Many diseases are the result of excessively high or insufficient volumes of proteins. Such defects can be treated by modifying RNA molecules. RNA molecules can also be more suitable targets in cases where the repair mechanisms of cells are so strong that they prevent the DNA from being edited. Unlike changes to the DNA, modifications to the RNA are not permanent and are not usually inherited. Thus, RNA editing does not bring about changes in organisms that are passed down through the generations. This poses fewer ethical risks as a result.

In addition to Cpf1, researchers have discovered another enzyme, C2c2, that can cut the RNA molecule accurately.

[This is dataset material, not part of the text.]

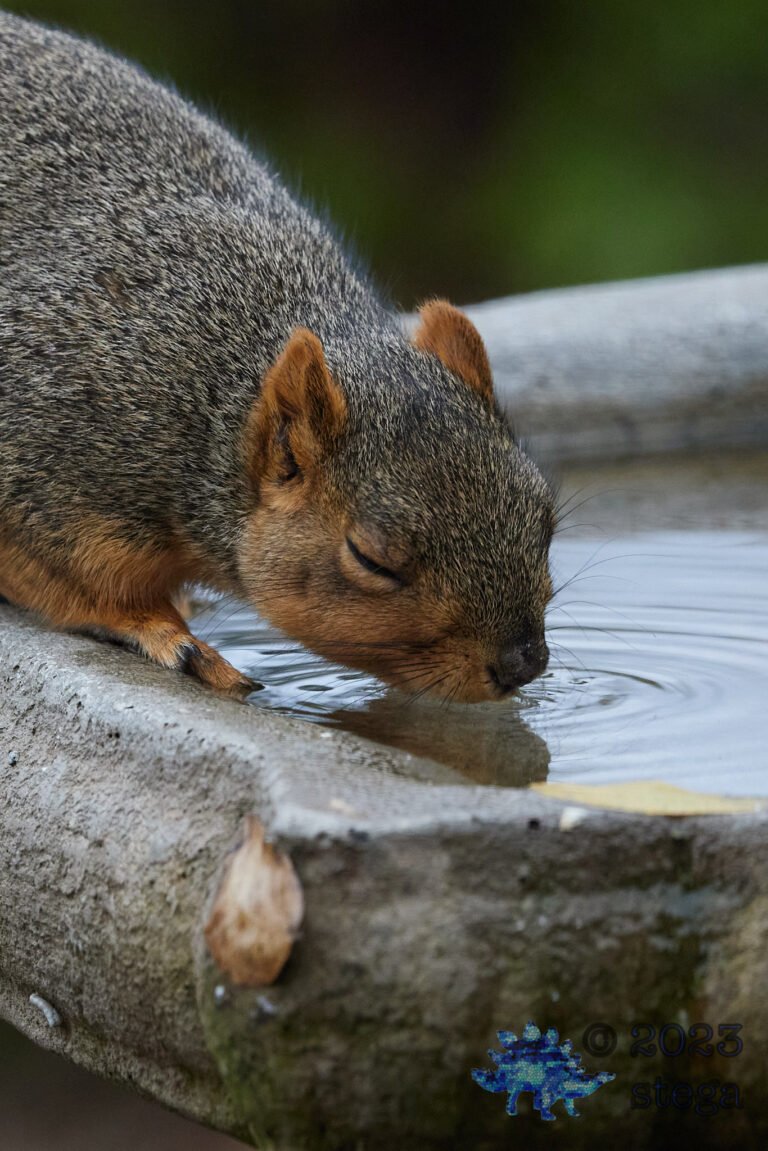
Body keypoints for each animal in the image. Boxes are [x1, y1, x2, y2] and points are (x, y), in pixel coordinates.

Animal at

The bacterium Leptotrichia shahii uses C2c2 to render viruses with RNA as genetic material harmless.

Scientists can now even cut RNA using CRISPR-Cas9. To do this they add a short DNA molecule with a PAM to the guide RNA. The two bind with each other so that the guide RNA can no longer dock at DNA and only at RNA. PAMs are usually short sequences on the target DNA, which CRISPR-Cas9 needs to dock at its actual recognition sequence. In this way, a DNA scissors becomes a cutting tool for RNA.

Whether the further development of CRISPR-Cas9 will play an important role in gene editing still remains to be seen. In any event, the search for new gene editing tools is in full swing.